Khorāsān (Middle Persian: Xwarāsān‎; Persian: خراسان‎, pronounced [xoɾɒːˈsɒːn] (About this soundlisten), Chinese: 烏萇國[1] Wuchang), sometimes called Greater Khorasan,[citation needed] is a historical region which formed the northeast province of Greater Iran. The name signifies "the Land of the Sun" or "the Eastern Province".[2][3]

Khorasan comprised the present territories of northeastern Iran, parts of Afghanistan and much of Central Asia. The province was often subdivided into four quarters.

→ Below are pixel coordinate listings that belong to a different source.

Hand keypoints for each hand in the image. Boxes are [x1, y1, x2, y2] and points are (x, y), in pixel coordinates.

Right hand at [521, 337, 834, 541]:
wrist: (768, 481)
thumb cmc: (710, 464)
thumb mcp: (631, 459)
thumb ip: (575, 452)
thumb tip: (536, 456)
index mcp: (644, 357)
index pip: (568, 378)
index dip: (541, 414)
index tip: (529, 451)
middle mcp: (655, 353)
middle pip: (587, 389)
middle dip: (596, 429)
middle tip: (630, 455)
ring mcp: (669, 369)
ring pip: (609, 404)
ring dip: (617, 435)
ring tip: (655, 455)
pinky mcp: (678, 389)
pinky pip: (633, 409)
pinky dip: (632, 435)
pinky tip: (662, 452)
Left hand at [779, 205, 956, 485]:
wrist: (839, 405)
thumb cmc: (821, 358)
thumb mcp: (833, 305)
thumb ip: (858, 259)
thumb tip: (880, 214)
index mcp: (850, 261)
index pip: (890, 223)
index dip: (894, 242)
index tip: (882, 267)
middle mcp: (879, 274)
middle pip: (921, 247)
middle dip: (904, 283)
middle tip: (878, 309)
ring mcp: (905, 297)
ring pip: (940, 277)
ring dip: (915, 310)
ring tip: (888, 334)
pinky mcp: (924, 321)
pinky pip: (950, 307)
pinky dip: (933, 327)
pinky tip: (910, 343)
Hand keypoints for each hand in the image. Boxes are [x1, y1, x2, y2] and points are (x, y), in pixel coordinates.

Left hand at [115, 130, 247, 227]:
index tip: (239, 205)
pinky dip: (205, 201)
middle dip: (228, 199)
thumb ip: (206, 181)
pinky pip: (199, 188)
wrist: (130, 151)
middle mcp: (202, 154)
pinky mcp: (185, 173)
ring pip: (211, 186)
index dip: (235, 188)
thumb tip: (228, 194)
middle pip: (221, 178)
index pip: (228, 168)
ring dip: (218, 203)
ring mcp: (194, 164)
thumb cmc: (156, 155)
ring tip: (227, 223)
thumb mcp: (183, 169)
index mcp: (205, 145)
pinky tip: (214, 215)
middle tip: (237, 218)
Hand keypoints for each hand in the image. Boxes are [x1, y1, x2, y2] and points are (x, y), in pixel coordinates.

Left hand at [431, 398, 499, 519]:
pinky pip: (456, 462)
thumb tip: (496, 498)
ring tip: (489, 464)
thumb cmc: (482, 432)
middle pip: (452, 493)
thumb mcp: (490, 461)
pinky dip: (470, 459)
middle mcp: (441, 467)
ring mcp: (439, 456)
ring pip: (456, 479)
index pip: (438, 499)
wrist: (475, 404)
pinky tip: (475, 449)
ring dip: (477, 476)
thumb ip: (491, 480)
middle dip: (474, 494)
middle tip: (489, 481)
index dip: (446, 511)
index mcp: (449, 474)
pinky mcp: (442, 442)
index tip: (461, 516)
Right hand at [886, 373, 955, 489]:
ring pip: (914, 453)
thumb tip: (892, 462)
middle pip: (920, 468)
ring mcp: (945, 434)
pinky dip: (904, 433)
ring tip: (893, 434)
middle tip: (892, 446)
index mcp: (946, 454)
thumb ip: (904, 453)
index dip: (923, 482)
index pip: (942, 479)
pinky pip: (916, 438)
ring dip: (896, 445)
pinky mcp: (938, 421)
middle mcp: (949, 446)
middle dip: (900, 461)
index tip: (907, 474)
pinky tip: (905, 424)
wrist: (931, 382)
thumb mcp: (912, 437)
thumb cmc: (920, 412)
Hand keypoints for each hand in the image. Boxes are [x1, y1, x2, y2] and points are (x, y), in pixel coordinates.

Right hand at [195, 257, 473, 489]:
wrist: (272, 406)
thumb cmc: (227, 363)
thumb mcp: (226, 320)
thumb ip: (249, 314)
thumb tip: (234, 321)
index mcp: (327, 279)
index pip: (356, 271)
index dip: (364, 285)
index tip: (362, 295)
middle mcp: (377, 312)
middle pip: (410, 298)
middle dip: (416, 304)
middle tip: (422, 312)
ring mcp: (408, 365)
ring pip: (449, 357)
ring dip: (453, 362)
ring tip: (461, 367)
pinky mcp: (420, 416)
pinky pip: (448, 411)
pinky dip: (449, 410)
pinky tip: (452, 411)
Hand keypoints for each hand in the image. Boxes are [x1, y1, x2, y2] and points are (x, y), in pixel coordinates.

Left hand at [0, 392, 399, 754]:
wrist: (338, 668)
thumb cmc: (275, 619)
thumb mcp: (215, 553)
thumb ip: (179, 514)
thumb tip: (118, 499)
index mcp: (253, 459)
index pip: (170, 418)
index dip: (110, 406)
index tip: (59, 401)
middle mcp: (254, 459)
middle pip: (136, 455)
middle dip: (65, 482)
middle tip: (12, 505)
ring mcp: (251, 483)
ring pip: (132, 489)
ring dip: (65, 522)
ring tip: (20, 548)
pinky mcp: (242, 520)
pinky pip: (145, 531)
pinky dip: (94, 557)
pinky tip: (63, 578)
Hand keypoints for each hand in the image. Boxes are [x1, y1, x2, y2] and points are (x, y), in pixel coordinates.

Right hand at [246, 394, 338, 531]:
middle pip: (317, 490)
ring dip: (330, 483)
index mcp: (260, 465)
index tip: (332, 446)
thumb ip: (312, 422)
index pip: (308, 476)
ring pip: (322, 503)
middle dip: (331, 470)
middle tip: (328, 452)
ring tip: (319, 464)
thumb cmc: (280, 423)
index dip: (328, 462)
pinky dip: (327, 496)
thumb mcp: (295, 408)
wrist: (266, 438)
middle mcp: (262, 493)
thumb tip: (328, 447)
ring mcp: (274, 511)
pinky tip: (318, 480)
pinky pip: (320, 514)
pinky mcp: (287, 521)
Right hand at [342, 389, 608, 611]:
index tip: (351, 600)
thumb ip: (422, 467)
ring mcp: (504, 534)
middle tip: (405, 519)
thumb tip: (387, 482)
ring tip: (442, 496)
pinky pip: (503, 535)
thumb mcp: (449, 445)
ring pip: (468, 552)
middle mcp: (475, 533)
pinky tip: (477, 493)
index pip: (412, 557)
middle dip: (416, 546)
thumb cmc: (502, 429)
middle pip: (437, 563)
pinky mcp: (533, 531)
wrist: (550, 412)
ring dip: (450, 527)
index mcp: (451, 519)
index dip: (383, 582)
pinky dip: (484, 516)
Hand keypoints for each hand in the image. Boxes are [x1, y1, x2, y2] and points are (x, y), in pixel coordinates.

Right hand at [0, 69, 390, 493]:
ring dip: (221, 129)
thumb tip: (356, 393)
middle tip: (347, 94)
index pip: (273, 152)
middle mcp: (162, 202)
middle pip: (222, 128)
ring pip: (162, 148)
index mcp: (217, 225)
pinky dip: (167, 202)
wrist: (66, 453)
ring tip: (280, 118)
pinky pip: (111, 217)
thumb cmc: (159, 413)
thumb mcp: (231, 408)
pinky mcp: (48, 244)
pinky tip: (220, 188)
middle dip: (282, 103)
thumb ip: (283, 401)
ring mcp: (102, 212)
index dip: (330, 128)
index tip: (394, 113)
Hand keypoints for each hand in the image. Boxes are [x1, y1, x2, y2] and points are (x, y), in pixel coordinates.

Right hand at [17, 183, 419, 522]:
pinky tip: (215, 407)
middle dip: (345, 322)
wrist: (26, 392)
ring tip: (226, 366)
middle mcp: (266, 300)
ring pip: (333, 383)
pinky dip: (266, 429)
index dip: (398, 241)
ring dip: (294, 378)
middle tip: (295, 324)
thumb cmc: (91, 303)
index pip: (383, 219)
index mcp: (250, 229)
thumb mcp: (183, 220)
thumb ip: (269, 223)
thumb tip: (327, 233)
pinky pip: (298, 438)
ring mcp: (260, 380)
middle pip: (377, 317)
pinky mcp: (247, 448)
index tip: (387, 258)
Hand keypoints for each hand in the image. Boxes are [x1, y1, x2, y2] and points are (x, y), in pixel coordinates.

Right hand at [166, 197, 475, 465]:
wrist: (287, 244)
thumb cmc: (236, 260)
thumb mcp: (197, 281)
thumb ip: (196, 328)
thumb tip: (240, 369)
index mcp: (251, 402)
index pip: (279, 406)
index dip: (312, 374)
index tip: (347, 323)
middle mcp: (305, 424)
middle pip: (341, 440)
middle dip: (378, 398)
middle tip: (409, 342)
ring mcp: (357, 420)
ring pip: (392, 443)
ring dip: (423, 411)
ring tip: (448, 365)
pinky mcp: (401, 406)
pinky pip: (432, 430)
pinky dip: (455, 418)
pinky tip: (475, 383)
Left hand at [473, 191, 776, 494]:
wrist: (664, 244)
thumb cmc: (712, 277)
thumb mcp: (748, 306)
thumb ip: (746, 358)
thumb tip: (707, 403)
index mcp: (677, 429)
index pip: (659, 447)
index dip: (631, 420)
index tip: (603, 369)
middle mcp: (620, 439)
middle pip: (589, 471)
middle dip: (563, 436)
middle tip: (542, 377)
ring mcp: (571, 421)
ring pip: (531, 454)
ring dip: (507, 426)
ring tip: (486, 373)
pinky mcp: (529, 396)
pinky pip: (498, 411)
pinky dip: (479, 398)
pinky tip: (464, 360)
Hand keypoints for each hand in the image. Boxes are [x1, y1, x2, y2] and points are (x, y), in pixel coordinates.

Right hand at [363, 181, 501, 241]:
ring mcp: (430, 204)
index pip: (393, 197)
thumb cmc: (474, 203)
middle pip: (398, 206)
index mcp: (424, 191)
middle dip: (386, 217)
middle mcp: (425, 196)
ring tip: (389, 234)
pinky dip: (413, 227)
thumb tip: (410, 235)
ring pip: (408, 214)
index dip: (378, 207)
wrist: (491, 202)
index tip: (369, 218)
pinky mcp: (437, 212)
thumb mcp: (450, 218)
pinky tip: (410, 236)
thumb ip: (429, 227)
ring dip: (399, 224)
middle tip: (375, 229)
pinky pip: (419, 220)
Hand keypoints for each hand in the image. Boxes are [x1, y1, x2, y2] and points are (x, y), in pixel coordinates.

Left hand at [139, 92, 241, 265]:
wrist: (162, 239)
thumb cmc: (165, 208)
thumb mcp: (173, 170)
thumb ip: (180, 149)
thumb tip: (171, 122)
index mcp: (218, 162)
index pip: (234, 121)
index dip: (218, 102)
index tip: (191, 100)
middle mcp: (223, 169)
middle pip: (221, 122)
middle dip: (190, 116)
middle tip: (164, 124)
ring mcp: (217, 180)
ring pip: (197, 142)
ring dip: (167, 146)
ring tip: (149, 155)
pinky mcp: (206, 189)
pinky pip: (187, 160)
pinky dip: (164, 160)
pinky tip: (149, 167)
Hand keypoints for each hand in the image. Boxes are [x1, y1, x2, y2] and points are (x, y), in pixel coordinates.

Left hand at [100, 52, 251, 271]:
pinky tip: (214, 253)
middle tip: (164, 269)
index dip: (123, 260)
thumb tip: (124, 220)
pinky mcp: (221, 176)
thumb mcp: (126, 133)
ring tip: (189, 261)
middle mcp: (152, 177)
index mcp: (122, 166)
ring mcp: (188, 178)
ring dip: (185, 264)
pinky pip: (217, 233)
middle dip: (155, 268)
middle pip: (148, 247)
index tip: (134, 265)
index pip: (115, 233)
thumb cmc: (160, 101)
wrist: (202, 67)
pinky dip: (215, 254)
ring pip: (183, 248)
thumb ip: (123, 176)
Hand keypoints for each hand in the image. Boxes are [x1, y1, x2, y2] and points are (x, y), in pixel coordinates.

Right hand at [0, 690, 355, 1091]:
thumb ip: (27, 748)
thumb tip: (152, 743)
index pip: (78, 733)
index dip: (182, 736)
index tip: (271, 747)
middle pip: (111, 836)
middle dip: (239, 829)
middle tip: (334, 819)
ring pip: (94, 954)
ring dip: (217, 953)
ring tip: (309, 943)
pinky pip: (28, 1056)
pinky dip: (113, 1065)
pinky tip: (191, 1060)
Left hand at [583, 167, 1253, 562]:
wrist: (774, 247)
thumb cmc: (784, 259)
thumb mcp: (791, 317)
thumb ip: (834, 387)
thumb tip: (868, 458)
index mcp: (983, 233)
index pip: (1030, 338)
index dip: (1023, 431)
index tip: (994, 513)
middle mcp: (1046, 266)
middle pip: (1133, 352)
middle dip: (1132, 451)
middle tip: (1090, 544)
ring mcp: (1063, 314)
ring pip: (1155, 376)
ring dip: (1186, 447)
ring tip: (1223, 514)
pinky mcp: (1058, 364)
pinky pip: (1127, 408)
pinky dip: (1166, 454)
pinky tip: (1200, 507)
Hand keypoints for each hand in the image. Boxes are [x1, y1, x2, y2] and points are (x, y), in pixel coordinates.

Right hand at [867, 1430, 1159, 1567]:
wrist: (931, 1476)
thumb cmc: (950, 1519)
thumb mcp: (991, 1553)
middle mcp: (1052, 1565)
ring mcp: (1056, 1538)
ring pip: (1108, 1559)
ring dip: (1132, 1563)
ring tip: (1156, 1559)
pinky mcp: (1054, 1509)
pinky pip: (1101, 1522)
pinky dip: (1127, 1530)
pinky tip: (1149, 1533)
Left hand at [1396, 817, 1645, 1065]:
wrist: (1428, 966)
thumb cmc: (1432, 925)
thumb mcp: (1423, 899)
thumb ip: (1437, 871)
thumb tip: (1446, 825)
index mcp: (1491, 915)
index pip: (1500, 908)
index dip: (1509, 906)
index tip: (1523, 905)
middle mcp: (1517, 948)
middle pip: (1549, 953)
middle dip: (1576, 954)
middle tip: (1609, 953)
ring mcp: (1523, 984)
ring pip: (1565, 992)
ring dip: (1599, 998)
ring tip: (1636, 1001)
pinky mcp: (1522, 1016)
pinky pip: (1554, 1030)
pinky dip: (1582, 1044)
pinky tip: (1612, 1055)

Nishapur (present-day Iran), Marv (present-day Turkmenistan), Herat and Balkh (present-day Afghanistan) were the centers, respectively, of the westernmost, northernmost, southernmost, and easternmost quarters.[4]:645 In the north, Khorasan stretched as far as the Oxus, and according to some descriptions, included Transoxiana (Bukhara and Samarqand in present-day Uzbekistan).[4] Along the north it extended westward to the Caspian coast.[5] Early Islamic usage often regarded everywhere east of so-called Jibal or what was subsequently termed "Iraq Ajami" (Persian Iraq), as being included in a vast and loosely-defined region of Khorasan, which might even extend to the Indus Valley and Sindh.[6] The boundary between these two was the region surrounding the cities of Gurgan and Qumis. In particular, the Ghaznavids, Seljuqs and Timurids divided their empires into 'Iraqi' and 'Khorasani' regions. Khorasan is believed to have been bounded in the southwest by desert and the town of Tabas, known as "the Gate of Khorasan",[7]:562 from which it extended eastward to the mountains of central Afghanistan.[5] Sources from the 10th-century onwards refer to areas in the south of the Hindu Kush as the Khorasan Marches, forming a frontier region between Khorasan and Hindustan.[8][9]

Greater Khorasan is today sometimes used to distinguish the larger historical region from the modern Khorasan Province of Iran (1906–2004), which roughly encompassed the western half of the historical Greater Khorasan.[10]